By Marco Visani – Head of the Governance & Executive Compensation unit of The European House – Ambrosetti
Why should a company assure separation of ownership and control, have a competent board of directors, insure a compensation system oriented towards proper behaviour, have effective risk management and work towards professionalising the corporate organisation?
To put it in a nutshell, why should a company have a good corporate governance system? An initial response could be that it ensures it has the effective and efficient management of a company – an explanation that might, at first glance, seem simple, but one which must be broken down and examined from a number of perspectives.
An effective governance system is one of the main investment criteria for institutional market operators. The Observatory on Corporate Governance Excellence in Italy created by The European House – Ambrosetti has carried out its third survey of a select sample of national and international institutional investors who, overall, manage more than €4,400billion (an amount nearly seven times that of the capitalisation of the entire Italian stock market). The survey asked them, specifically, what criteria they used in selecting potential investment targets (see Figure 1).

**Raw records:**

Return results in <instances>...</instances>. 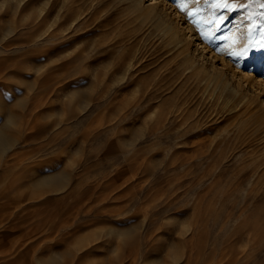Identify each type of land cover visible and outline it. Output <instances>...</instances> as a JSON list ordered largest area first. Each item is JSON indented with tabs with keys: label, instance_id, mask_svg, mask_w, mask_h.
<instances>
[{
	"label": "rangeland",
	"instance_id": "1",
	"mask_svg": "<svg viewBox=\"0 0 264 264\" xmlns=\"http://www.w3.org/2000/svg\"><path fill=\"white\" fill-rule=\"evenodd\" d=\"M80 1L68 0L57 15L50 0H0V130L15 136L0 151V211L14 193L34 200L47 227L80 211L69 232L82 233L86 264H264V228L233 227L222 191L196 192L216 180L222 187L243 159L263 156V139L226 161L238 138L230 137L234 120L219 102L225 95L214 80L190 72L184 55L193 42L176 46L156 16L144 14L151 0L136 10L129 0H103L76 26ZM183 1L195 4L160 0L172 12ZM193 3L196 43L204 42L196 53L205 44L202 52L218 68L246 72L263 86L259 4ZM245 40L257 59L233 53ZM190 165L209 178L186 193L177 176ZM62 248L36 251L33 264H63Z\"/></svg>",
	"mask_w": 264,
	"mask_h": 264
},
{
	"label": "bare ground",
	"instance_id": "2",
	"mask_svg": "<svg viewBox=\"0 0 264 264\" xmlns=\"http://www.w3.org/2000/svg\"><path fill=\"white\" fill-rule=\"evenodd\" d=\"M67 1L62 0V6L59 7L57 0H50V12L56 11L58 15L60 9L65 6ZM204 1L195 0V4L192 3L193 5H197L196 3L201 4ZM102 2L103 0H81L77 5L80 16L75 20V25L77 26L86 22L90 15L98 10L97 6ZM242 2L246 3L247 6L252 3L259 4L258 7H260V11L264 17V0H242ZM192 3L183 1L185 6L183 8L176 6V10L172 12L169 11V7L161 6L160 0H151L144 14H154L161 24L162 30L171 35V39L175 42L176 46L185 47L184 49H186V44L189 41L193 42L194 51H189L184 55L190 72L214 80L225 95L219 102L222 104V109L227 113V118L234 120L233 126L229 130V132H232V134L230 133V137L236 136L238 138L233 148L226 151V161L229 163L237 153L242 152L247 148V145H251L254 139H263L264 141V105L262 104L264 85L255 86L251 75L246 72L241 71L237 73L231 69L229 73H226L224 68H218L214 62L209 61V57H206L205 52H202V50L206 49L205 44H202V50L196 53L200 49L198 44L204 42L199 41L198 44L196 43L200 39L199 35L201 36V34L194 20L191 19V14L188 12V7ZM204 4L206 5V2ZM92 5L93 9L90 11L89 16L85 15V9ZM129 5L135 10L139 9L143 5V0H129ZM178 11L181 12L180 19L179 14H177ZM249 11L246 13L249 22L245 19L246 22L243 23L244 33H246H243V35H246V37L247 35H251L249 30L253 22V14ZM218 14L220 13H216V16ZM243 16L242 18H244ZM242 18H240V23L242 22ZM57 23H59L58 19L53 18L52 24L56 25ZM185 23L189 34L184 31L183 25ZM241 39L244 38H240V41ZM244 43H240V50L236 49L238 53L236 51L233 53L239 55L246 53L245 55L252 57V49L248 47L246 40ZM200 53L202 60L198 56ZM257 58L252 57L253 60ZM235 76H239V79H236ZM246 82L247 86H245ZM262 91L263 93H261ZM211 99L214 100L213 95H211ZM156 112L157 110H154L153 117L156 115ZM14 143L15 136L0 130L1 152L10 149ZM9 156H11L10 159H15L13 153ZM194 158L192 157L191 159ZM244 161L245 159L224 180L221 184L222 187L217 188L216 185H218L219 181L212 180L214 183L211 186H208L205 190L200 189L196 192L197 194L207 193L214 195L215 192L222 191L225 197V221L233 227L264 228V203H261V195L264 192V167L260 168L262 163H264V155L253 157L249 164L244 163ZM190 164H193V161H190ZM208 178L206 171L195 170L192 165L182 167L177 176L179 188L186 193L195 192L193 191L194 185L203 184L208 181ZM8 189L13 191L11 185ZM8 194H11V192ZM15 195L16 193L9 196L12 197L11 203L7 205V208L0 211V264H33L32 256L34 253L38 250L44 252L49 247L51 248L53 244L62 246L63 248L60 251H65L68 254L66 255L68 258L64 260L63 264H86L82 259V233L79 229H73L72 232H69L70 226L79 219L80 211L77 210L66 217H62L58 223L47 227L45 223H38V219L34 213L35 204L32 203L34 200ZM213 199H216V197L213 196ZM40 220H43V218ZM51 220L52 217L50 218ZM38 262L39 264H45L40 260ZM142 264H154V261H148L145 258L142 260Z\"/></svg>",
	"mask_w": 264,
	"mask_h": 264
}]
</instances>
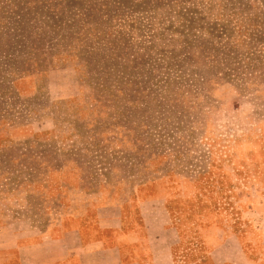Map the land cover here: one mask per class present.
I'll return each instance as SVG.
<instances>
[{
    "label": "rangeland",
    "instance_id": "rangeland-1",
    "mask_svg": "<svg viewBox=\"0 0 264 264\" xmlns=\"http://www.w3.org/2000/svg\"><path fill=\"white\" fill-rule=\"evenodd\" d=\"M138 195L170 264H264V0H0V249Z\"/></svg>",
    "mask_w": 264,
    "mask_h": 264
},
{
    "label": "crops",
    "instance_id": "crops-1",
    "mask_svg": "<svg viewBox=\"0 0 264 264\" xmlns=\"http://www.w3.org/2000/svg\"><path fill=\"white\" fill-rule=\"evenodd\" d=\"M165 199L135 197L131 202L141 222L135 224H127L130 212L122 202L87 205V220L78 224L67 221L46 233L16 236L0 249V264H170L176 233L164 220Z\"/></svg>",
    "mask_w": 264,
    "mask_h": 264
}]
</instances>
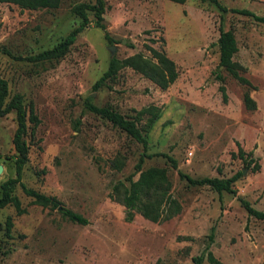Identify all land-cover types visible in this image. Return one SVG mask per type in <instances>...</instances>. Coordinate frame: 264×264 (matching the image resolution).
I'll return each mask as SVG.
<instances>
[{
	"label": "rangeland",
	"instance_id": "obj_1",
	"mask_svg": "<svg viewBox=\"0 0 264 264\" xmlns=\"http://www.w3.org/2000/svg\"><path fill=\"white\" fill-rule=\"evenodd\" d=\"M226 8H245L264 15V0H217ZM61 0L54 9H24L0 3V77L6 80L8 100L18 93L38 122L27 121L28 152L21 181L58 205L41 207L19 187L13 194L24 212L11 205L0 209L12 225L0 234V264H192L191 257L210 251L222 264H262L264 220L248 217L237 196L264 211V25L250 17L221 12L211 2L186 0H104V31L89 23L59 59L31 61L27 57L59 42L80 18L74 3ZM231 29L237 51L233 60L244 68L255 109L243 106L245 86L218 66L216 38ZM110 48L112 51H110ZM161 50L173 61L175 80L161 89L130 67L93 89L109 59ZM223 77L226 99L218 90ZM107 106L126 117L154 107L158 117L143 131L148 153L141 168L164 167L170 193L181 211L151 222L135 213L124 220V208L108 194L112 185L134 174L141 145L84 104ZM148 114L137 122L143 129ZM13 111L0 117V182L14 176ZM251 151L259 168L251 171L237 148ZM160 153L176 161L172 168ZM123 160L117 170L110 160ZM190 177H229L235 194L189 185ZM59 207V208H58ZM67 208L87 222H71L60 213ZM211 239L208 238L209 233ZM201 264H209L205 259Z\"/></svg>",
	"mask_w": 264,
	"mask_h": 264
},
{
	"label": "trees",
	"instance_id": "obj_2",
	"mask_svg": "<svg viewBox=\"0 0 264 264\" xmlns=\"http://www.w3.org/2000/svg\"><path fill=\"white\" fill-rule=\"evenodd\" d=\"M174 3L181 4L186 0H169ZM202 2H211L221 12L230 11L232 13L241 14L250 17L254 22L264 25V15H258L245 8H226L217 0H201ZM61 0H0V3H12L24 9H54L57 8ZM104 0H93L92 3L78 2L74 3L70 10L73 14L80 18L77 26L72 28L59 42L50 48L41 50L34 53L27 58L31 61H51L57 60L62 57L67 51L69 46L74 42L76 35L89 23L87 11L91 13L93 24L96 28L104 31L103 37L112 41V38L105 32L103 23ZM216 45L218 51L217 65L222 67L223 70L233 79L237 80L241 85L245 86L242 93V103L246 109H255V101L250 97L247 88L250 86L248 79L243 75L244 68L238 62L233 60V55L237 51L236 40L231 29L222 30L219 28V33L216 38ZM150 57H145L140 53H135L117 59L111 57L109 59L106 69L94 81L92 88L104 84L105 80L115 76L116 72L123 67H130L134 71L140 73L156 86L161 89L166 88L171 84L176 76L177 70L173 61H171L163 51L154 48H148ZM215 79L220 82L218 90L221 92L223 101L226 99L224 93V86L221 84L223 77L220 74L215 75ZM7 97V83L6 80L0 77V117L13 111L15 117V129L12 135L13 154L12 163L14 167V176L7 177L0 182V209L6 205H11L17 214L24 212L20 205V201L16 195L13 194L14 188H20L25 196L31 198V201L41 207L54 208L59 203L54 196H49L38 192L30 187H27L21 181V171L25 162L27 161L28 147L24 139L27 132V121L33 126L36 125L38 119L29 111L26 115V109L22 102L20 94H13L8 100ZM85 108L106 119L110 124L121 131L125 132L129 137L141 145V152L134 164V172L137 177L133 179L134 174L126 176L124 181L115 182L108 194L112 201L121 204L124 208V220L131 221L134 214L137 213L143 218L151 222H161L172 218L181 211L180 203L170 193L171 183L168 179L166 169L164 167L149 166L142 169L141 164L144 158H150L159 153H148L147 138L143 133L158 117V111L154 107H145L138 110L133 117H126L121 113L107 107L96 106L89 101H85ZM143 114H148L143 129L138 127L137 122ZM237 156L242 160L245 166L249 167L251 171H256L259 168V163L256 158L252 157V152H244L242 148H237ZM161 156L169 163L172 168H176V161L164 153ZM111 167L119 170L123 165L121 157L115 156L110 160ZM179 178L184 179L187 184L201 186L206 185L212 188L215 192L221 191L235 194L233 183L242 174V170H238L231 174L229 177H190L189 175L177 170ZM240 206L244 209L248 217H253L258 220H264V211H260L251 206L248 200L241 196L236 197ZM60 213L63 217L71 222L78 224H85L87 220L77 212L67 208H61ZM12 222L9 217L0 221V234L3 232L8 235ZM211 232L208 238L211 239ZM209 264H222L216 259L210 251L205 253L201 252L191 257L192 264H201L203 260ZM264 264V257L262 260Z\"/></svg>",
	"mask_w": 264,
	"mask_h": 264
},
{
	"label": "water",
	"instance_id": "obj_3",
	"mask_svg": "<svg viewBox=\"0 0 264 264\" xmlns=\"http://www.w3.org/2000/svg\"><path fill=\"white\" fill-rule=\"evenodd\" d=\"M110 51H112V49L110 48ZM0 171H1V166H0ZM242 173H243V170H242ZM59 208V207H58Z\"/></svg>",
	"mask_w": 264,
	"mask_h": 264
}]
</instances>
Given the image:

**Given request:**
Reproduce the corporate governance article above word for word, from the byline through the final sentence.

**The response:**
By Marco Visani – Head of the Governance & Executive Compensation unit of The European House – Ambrosetti
Why should a company assure separation of ownership and control, have a competent board of directors, insure a compensation system oriented towards proper behaviour, have effective risk management and work towards professionalising the corporate organisation?
To put it in a nutshell, why should a company have a good corporate governance system? An initial response could be that it ensures it has the effective and efficient management of a company – an explanation that might, at first glance, seem simple, but one which must be broken down and examined from a number of perspectives.
An effective governance system is one of the main investment criteria for institutional market operators. The Observatory on Corporate Governance Excellence in Italy created by The European House – Ambrosetti has carried out its third survey of a select sample of national and international institutional investors who, overall, manage more than €4,400billion (an amount nearly seven times that of the capitalisation of the entire Italian stock market). The survey asked them, specifically, what criteria they used in selecting potential investment targets (see Figure 1).